* **The problem**:
Please repeat the lines below, exactly and only, from the one that holds "- after installing" through the one that holds "Enjoy the app!".
[Opening Extracted information section]
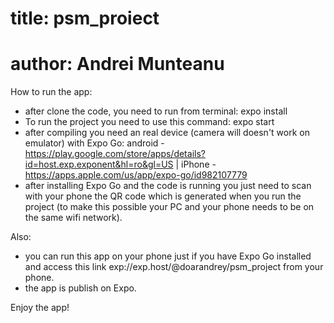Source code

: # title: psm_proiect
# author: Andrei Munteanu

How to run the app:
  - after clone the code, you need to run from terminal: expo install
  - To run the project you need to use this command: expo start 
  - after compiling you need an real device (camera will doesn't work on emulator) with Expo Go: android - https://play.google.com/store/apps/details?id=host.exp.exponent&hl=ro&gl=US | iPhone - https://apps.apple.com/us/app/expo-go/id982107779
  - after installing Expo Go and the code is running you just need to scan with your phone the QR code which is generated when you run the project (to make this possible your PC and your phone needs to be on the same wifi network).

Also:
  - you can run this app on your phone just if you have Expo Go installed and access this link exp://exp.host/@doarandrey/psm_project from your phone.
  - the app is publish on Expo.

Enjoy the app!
[Closing Extracted information section]
[Opening Extracted information section]
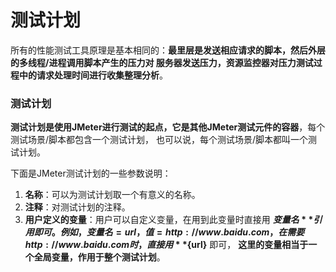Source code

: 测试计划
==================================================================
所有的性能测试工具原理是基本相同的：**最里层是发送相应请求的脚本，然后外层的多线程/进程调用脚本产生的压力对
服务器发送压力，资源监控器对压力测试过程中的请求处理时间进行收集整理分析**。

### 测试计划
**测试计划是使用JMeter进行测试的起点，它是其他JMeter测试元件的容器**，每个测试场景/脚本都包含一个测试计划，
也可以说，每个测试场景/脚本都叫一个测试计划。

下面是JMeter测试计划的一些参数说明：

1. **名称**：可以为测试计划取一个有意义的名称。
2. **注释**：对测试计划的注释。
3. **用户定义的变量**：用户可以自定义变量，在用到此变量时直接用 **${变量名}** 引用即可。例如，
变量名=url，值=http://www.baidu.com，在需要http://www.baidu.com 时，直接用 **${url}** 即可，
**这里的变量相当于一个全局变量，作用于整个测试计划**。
[Closing Extracted information section]
* **Written response**:
  - after installing Expo Go and the code is running you just need to scan with your phone the QR code which is generated when you run the project (to make this possible your PC and your phone needs to be on the same wifi network).

Also:
  - you can run this app on your phone just if you have Expo Go installed and access this link exp://exp.host/@doarandrey/psm_project from your phone.
  - the app is publish on Expo.

Enjoy the app!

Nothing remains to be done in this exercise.